» Passage provided:
▼

Solutions
To achieve these goals, Full Sail decided to upgrade its traditional, manual lauter tun to a fully automated, networked mash filtration system.
Full Sail brought in Aurora Industrial Automation out of Portland, Ore. to design and implement the new system. An Information Solution Provider within the Rockwell Automation® PartnerNetwork™ program, Aurora implemented a control and information solution that would enable Full Sail to apply a manufacturing intelligence strategy across its operations.
The new mash filtration system leverages the PlantPAx™ Process Automation System from Rockwell Automation. As part of the PlantPAx system, Aurora incorporated the PlantPAx Logix Batch and Sequence Manager (LBSM).
LBSM is compliant with the ISA-S88 set of standards and terminology for batch control. The system allows Full Sail to configure sequences directly into the Allen-Bradley® ControlLogix® controller through the FactoryTalk® View human-machine interface software without the need for a server-based batch software application.
If at any point batch requirements grow, Full Sail can easily migrate the LBSM into a comprehensive software solution, like FactoryTalk Batch, without costly re-engineering and testing.
To gain insight into the new system, Aurora implemented a manufacturing intelligence strategy based on FactoryTalk software from Rockwell Automation.
Through an EtherNet/IP network, FactoryTalk Historian identifies and gathers data tags directly from the PlantPAx system for real-time, granular production data. With more than 60 steps in the filtration process, the mash filter produces copious amounts of data.
With the old system, Full Sail was only grabbing four to five data points from each brew in the lauter tun. The new mash filter – enabled with FactoryTalk software – can now pull up to 250 data tags.
Full Sail then uses FactoryTalk VantagePoint software to aggregate this data goldmine into predetermined dashboards. The dashboards provide role-appropriate, real-time key performance indicators – manufacturing intelligence – Full Sail can use to improve operations.

▲

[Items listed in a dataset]
▼

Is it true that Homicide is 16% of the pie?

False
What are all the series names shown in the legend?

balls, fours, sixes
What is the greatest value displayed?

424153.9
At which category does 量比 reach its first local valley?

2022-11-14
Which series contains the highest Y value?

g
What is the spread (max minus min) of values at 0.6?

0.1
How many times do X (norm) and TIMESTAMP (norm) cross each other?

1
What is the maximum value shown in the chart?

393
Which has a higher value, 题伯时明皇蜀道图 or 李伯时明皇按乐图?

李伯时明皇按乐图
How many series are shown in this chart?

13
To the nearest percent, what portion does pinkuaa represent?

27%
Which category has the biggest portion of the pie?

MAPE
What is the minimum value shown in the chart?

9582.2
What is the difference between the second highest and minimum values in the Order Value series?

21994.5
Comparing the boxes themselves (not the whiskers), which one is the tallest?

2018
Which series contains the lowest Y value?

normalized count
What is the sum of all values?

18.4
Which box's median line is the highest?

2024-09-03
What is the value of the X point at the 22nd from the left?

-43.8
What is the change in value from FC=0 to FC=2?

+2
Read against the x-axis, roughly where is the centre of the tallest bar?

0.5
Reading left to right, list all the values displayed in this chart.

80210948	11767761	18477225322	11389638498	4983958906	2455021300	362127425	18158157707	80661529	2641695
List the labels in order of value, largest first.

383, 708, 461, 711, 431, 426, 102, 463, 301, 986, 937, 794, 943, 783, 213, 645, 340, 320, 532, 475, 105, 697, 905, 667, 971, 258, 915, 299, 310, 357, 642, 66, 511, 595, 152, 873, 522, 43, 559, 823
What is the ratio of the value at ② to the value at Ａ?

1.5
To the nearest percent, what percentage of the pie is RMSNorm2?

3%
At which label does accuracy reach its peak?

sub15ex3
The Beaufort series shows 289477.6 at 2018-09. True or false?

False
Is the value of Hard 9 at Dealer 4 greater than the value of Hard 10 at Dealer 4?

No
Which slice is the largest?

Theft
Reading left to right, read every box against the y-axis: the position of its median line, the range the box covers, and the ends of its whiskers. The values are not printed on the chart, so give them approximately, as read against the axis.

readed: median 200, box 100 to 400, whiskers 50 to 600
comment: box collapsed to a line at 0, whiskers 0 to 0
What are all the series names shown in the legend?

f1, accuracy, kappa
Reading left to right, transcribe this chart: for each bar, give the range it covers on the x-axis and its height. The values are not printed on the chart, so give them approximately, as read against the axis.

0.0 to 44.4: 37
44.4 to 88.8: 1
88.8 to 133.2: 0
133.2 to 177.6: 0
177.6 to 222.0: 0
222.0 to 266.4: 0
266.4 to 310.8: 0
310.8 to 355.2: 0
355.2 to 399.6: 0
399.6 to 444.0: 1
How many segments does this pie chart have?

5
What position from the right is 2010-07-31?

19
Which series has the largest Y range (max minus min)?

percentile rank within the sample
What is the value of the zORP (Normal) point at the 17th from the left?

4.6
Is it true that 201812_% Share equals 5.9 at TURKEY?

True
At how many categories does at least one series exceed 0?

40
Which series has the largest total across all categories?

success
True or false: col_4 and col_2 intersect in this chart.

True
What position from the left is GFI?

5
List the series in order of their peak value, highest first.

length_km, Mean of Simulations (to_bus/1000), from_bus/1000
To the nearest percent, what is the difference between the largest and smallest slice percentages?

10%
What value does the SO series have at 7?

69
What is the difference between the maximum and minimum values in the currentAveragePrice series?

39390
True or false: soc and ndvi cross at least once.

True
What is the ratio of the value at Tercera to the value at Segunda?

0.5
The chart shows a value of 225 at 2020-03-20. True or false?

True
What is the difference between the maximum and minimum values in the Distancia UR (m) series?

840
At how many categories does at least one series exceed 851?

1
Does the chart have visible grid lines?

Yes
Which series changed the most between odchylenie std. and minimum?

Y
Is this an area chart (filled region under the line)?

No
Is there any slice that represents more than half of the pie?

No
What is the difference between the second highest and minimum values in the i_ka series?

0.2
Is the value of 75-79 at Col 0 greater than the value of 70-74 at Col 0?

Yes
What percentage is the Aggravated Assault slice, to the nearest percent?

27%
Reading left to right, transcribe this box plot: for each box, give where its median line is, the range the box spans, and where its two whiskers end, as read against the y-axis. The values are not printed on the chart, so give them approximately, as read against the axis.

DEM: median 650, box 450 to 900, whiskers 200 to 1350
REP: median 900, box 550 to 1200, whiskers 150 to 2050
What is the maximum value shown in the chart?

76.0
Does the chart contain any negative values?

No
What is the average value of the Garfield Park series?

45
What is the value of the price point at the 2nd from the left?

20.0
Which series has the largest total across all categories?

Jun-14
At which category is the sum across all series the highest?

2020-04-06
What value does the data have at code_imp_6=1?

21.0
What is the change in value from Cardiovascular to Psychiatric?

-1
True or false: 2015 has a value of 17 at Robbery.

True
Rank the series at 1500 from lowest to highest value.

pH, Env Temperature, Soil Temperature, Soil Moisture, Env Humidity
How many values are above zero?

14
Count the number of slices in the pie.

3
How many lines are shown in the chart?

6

▲

Carry on the passage about Full Sail's automated mash filtration system, starting right after its last sentence.

Results
Moving to an information-enabled, automated mash process immediately produced results.
Real-time data is now retrievable over variable time spans, helps achieve optimum functionality of the system and catches discrepancies or problems that may have occurred during a batch.
Reporting and dashboard software can immediately draw from the new historian as well as legacy systems to create a virtual, homogeneous data source for reporting.
Information from single specialty batches to larger trends can be immediately accessed to guide future brews. If a brew were to experience a serious problem, the exact metrics for that brew could be traced and analyzed.
“We make about 20 varieties of beer,” said James Emmerson, Full Sail executive brewmaster. “Now brewers of each batch benefit from the information available from the previous brew, whether a variety was brewed yesterday or last year. The brewers can now go back and see the exact metrics that produced a successful batch and optimize the new brew based on that information.”
With the new PlantPAx system, brewing capacity has increased by 25 percent, plus the time of each brew cycle has been cut by almost half. The visibility operators now have into their brew process allows them to optimize ongoing brews in real time. Full Sail has already used this insight to cut raw material costs by five percent annually.
The company has been able to remove signifi cantly more moisture from the spent barley grain and the byproduct is now sold at a profit.
Additionally, Full Sail estimates it will decrease water use by one million gallons annually helping to augment its sustainability goals.
A million gallons of water will not be paid for, piped, pumped, heated and cooled in the new system. The environmental effect of not using the water in the first place is invaluable.